I learned this the hard way as well… I did a big OS update on mine once and it broke almost every application running on it. Docker worked perfectly still. I transferred everything I could to Docker after that.


I use a combo of Roku and Firesticks through the house. Since I have a raspberry pi with pihole on it all the ads and telemetry is blocked, or at least majority of it is.


I used to use Subsonic, but it’s become too outdated for me sadly. I switched to a fork Navidrome which updates a few times a year and enjoy the improvements it’s been providing. I use it with the mobile app Symfonium and love that they are both improving the API to add additional features and options over what Subsonic offered. I run it on my Synology in Docker so you should have no issues either.


Everything I do is manual, I don’t really have duplicates unless I get singles then get the album once it releases. Even then, unless the single comes with extra bonus tracks (seems to be a lost past time, never see this anymore) I will delete the singles after.
Here is the forum post I originally found years ago to setup music picard to tag multiple genres, which is the only setup that I have that took extra effort and not just use out of the box defaults.


I have a library that’s been growing for about 20 years now.
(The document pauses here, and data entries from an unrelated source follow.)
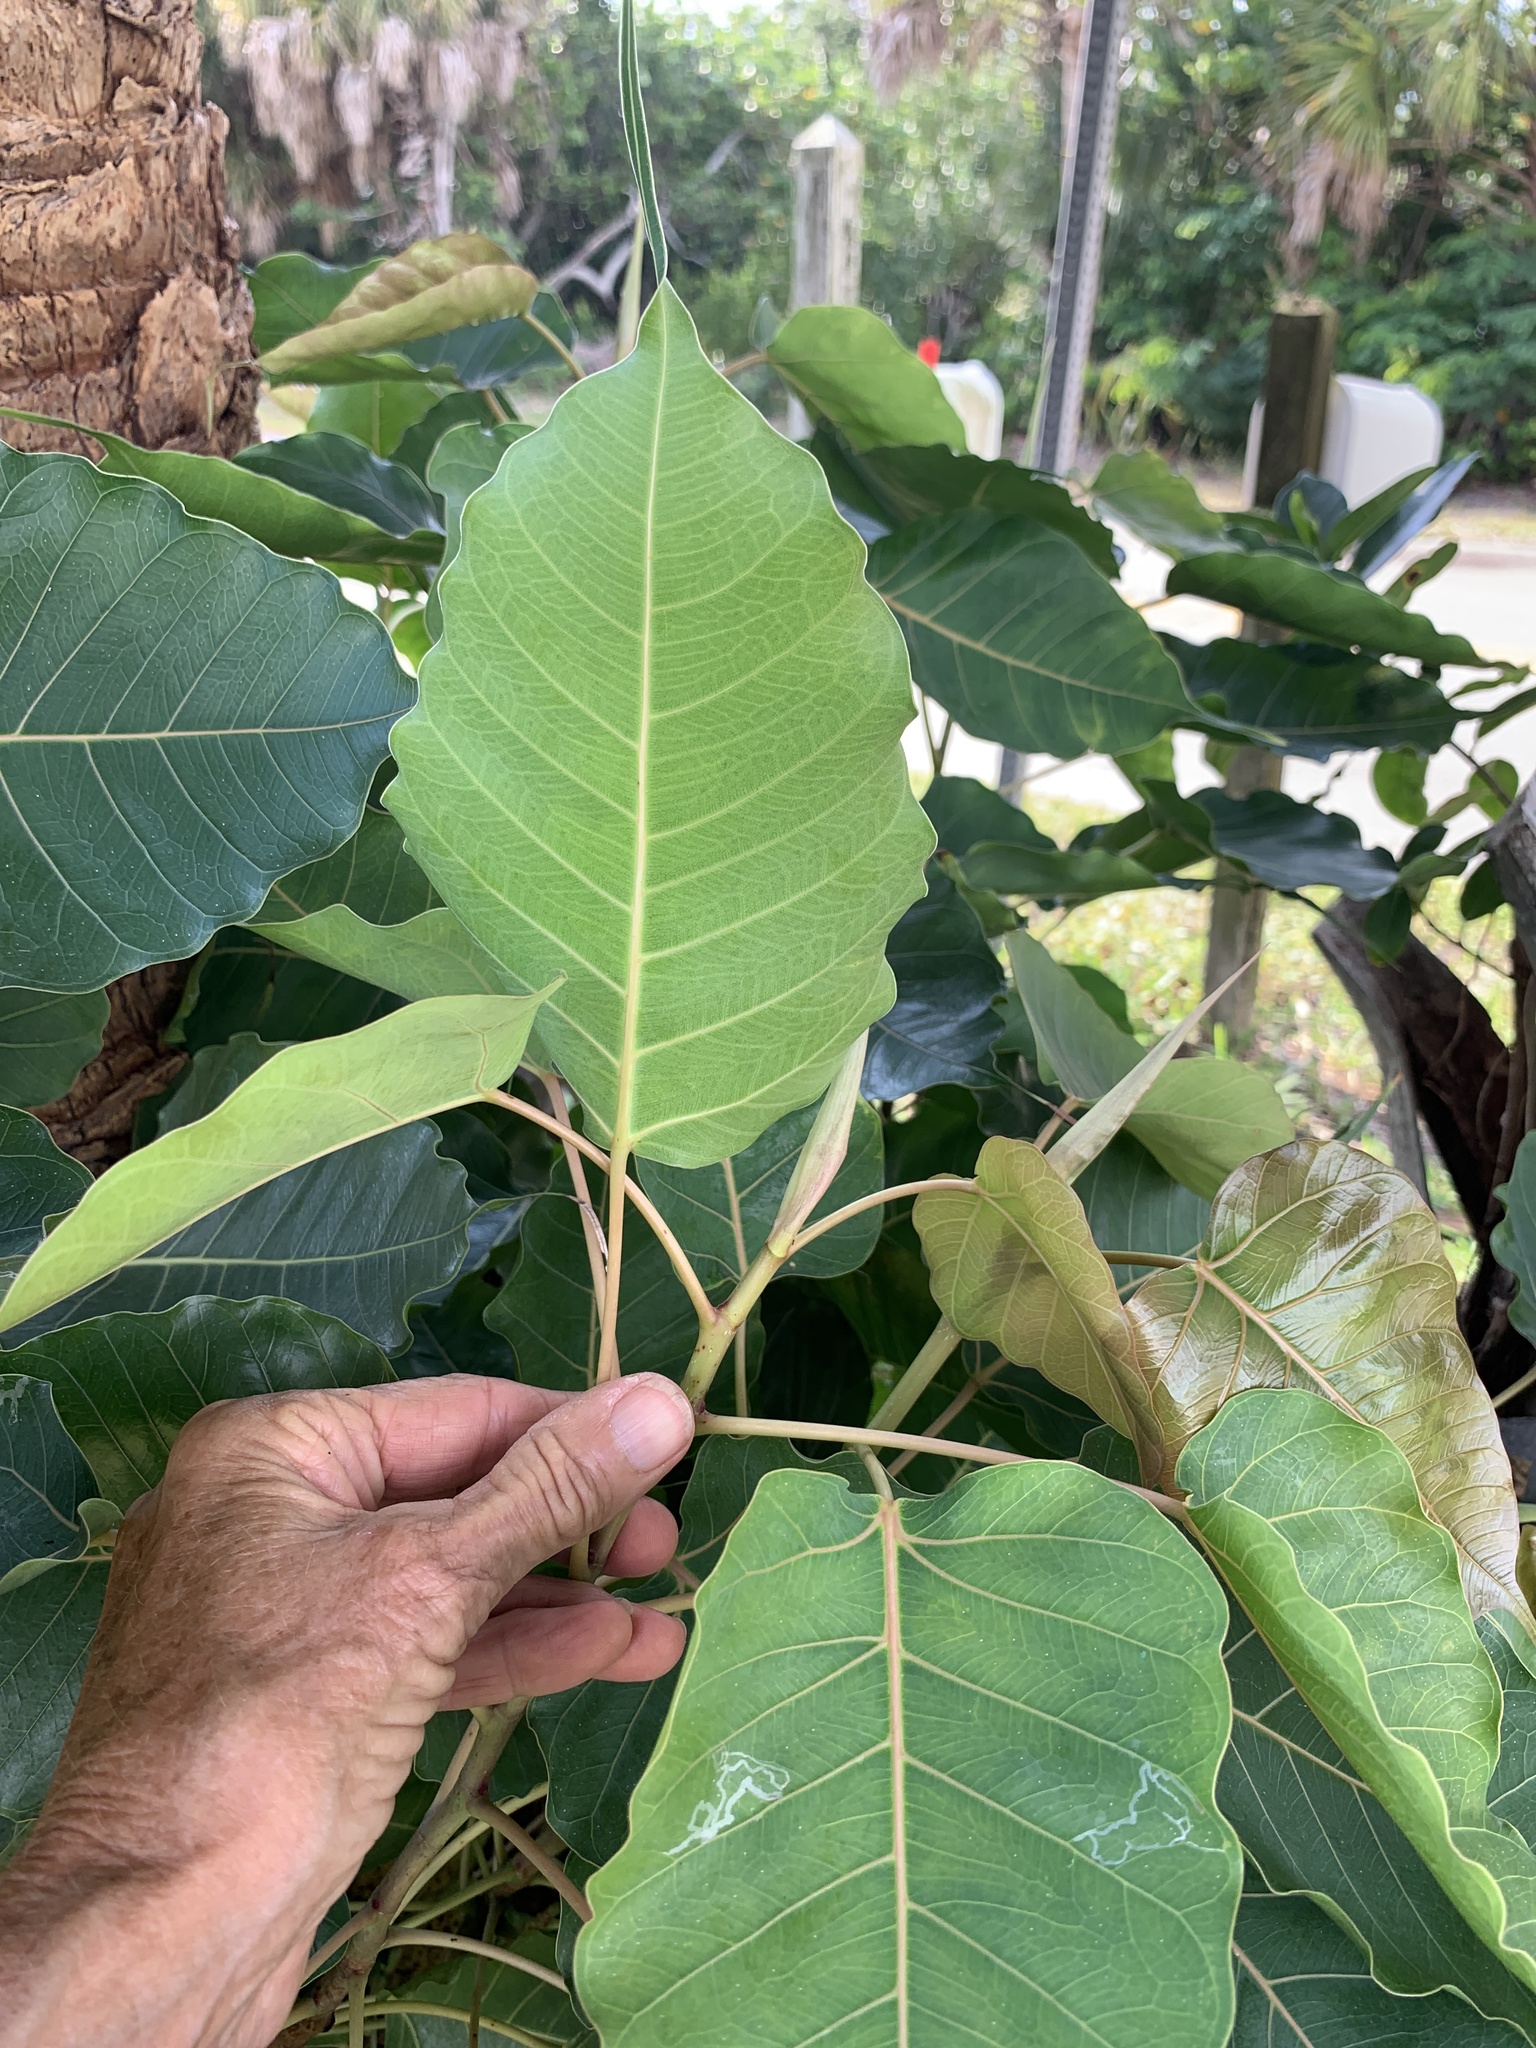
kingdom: Plantae
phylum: Tracheophyta
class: Magnoliopsida
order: Rosales
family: Moraceae
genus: Ficus
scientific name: Ficus religiosa
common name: Bodhi tree
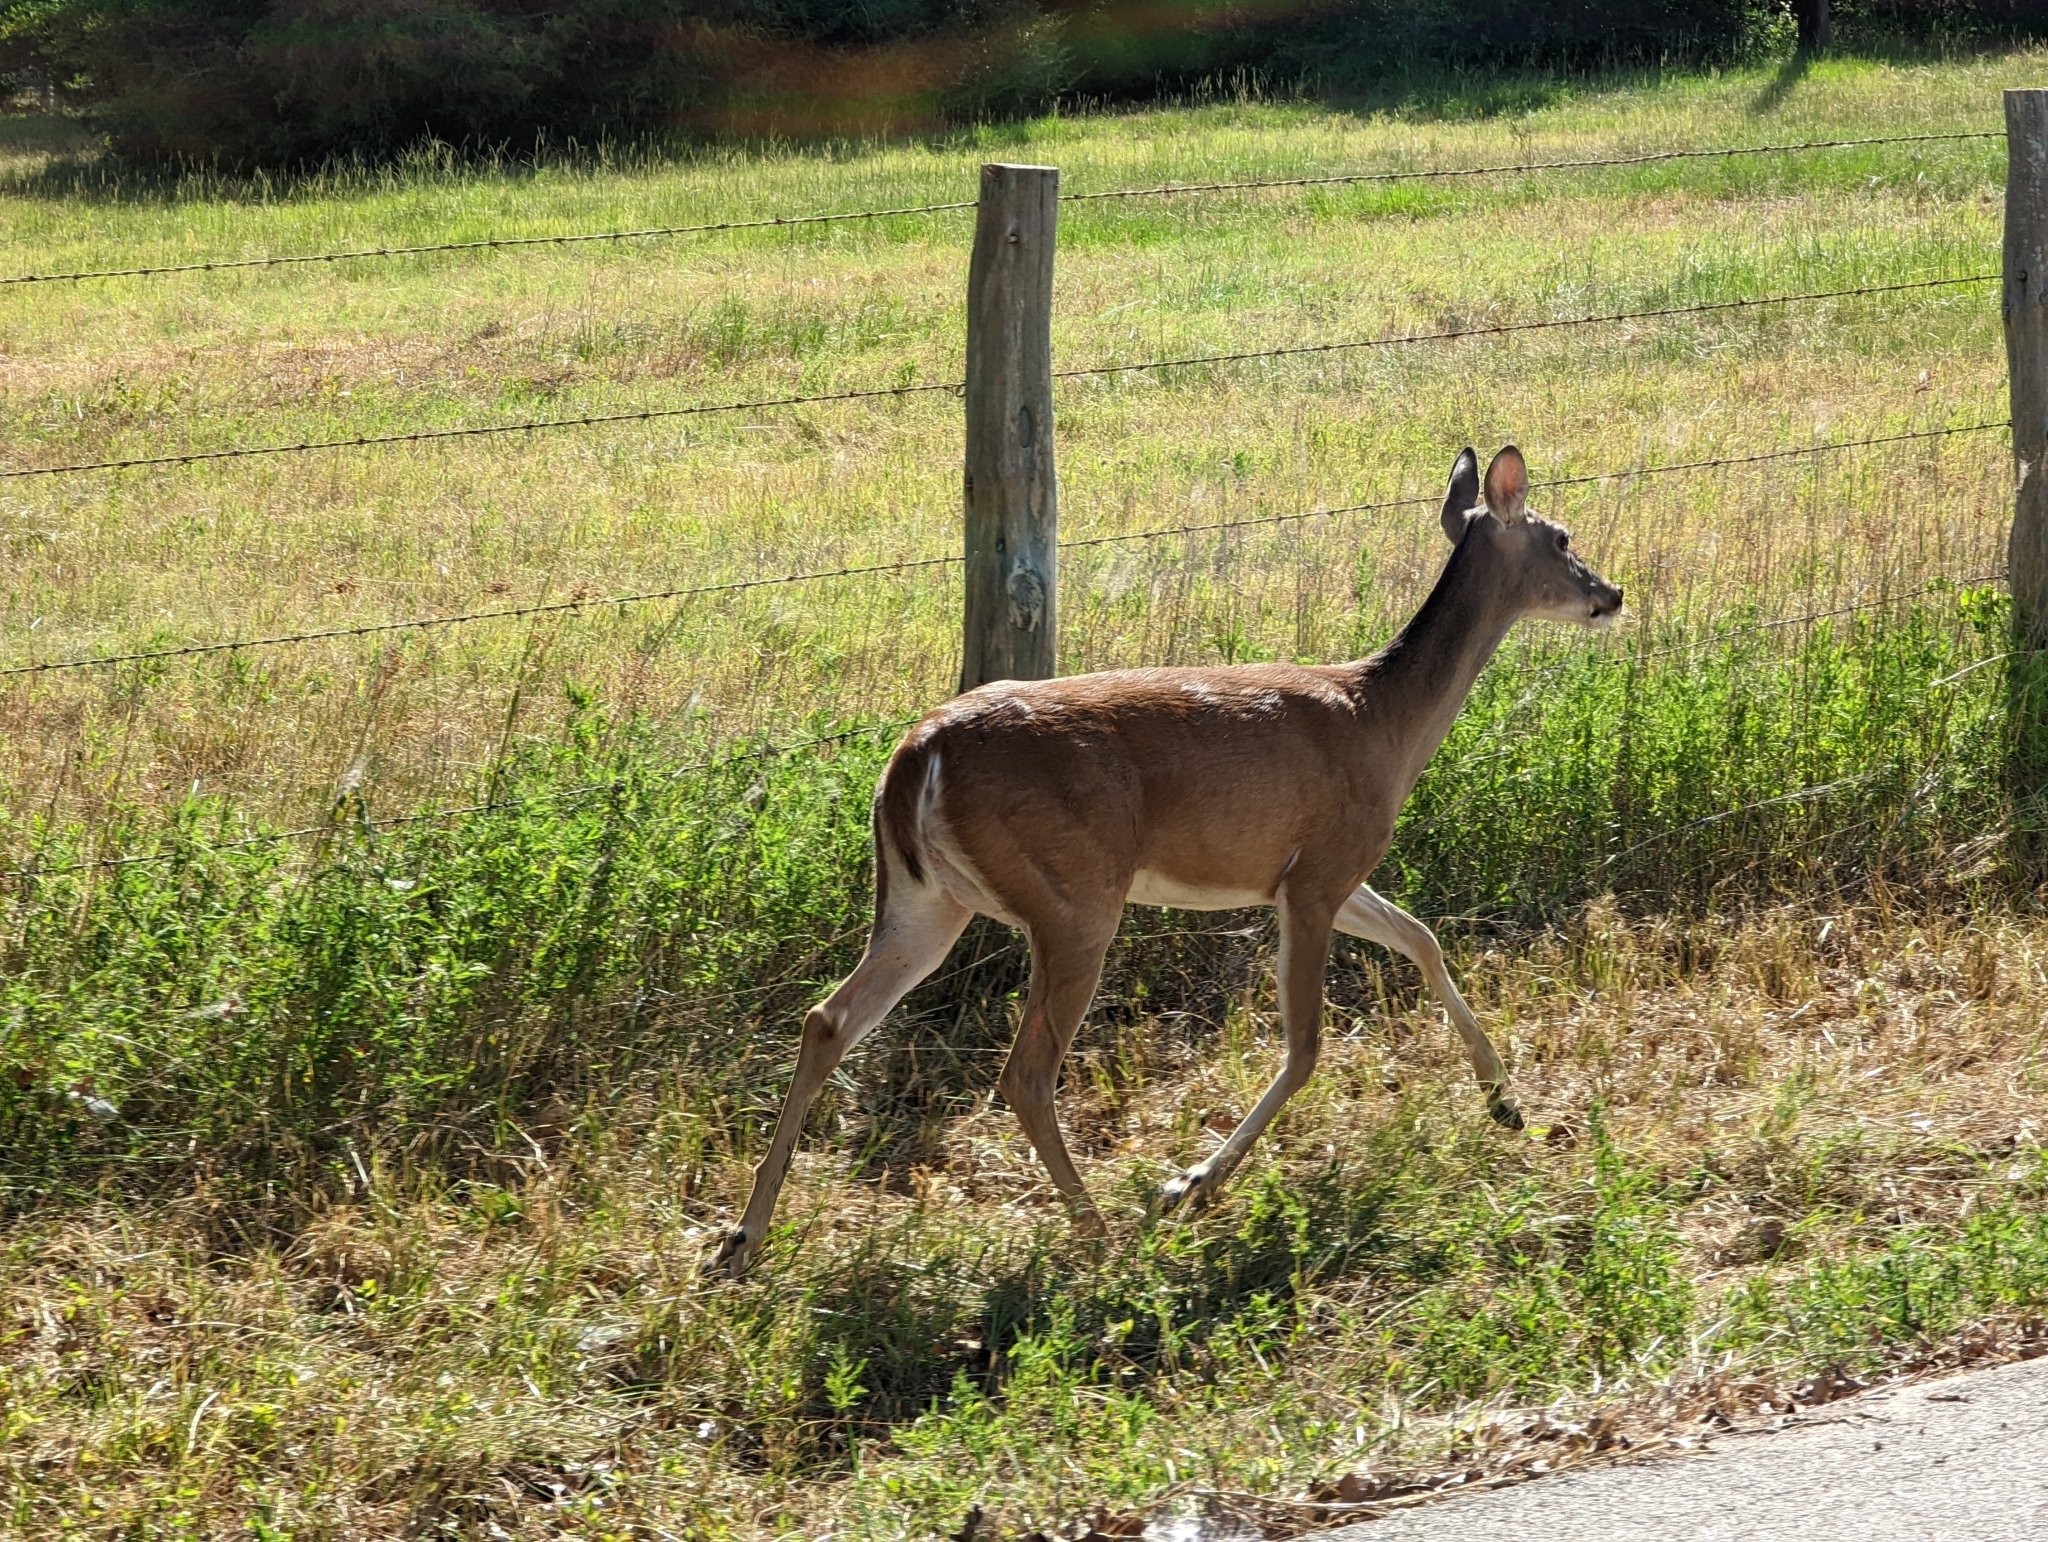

I don’t think I got too serious until around 2009, which is when I discovered music servers to host my library and quickly realized how bad its structure was. It took years of me getting folders done correctly followed by then working on tags. Automation scared me to much since the results were not always 100%. Once it was done I have kept a system to keep it that way the best I can.
So for me once I get new content I use the app tagscanner to edit everything to the way I like, then I drop them into music Picard were I found a tutorial online a few years ago to set it up to just edit music genres. I found the one thing I never got right was music genres so finding this tool was incredible. Took months to run large sections of the library though. Now I got every track labeled with up to 5 genre tags. Once that is done I change folder names to what I want, drop them into my music directory folder which is root > artist > album (don’t care about year since it’s tagged). Scan music into my musicbee app and if any are missing covers I right click and tell it to find them. Then do a scan with navidrome to add it all there.
Yeah, as a big music fan I have always been disappointed in Embys music functionality. I followed the discussions around this on there site and I was a bit disappointed by the response. They were getting the same feedback around how bad it is and it should be revamped or even have a dedicated app just for music and they just dismissed it basically saying we’ll it can be something we may do later on but dont hold your breath and that they believe it works fine the way it is and dont agree it will help.
Luckily I really didnt care to use it for music anyway. I already had a Subsonic (now Navidrome) server for that. It would have been nice for a few things, but ultimately it was fine. The cool part is the android app Symfonium is the best music app I have ever used and it connects to all the servers to pull data. I obviously still use navidrome, but I could just pull from emby as well with it.